Dulu, Lee Kuan Yew Belajar GBHN dari Pak Harto

Dulu, Lee Kuan Yew Belajar GBHN dari Pak Harto
Pangi Syarwi Chaniago. Foto: dokumen JPNN.Com/Ricardo

Dia mengatakan, meski sekarang pemerintah memiliki Rencana Pembangunan Jangka Menengah (RPJM), tapi kadang-kadang tidak bisa memotret 20-30 tahun Indonesia ke depan. Sementara, Indonesia 50 tahun ke depan haeus dijelaskan seperti apa.

"Apakah mau jadi negara impor, negara industri, apakah kita mau menjadi negara pariwisata terbaik di dunia. Nah itu, harus dipandu garis besar itu," katanya.

Menurutnya, dengan adanya GBHN wajah Indonesia tidak berganti sesuka hati presiden terpilih. Maka itu, Indonesia tidak punya aturan main yang jelas, sehinga membuat negara ini maju-mundur.

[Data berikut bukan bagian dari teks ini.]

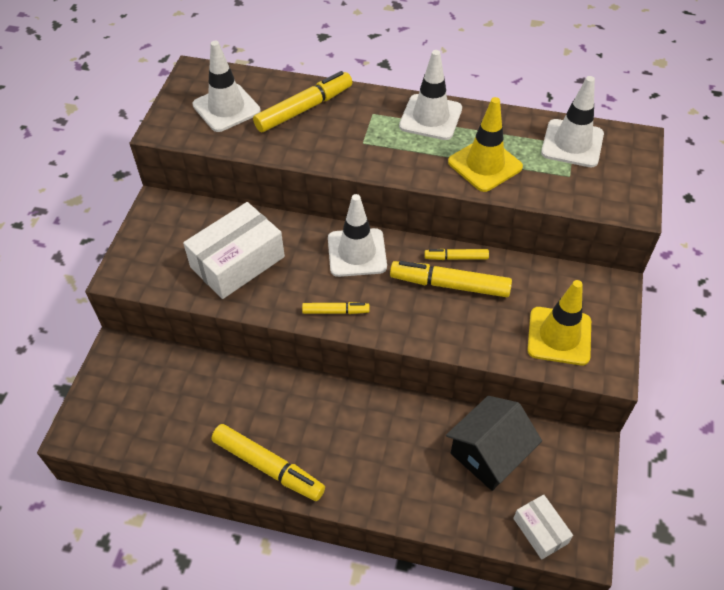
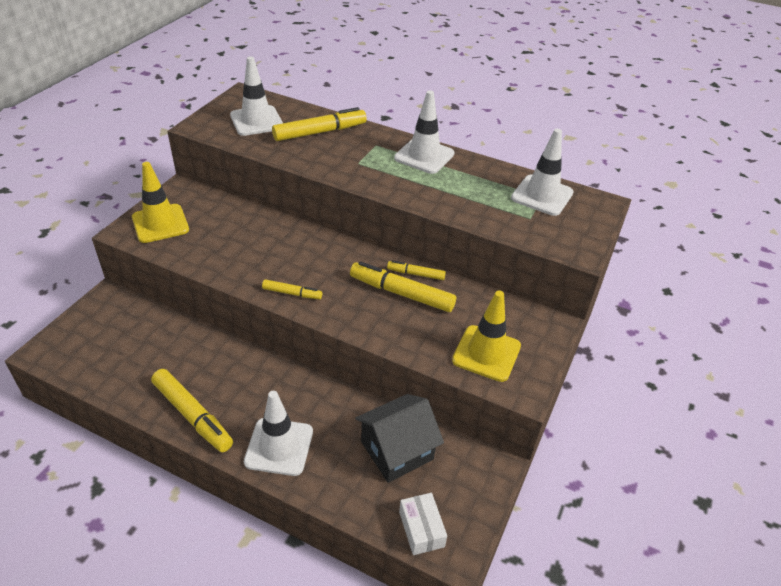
camera: 10 degrees right, 10 degrees down
white box [183,202,285,299] -> none
white traffic cone [328,194,387,277] -> white traffic cone moved to [244,391,313,476]
yellow traffic cone [448,97,523,192] -> yellow traffic cone moved to [132,162,189,243]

Memang, GBHN hanya memandu saja. Tapi, siapapun presiden harus tunduk kepada arah rel bingkai GBHN.

"Jadi, biarpun presidennya berganti, rel pedoman kebangsaan kita tetap dikunci oleh GBHN. Tidak bisa, orang bicara revolusi mental, bicara infrastruktur, tiba-tiba sekarang bicara SDM. Ini kan karena sekarang tidak dipandu, karena panduannya hanya lima tahun. Jadi berganti presiden, berganti selera," tuturnya.

Pada era Orde Baru, lanjutnya, arah pembangunan tidak keluar dari rel GBHN tersebut. Jadi, agenda Pak Harto menyesuaikan dengan agenda GBHN.

"Sekarang kan, presiden bertanggung jawab kepada siapa? Tidak ada. Kalau kepada rakyat, rakyat yang mana?," sergahnya.

Pada era Orde Baru, presiden bertanggung jawab kepada Majelis Permusyawaratan Rakyat (MPR). Maka ada yang namanya presiden mandataris MPR.

Pangi Syarwi Chaniago menyatakan, Perdana Menteri Singapura Lee Kuan Yew dulu belajar GBHN dari Pak Harto.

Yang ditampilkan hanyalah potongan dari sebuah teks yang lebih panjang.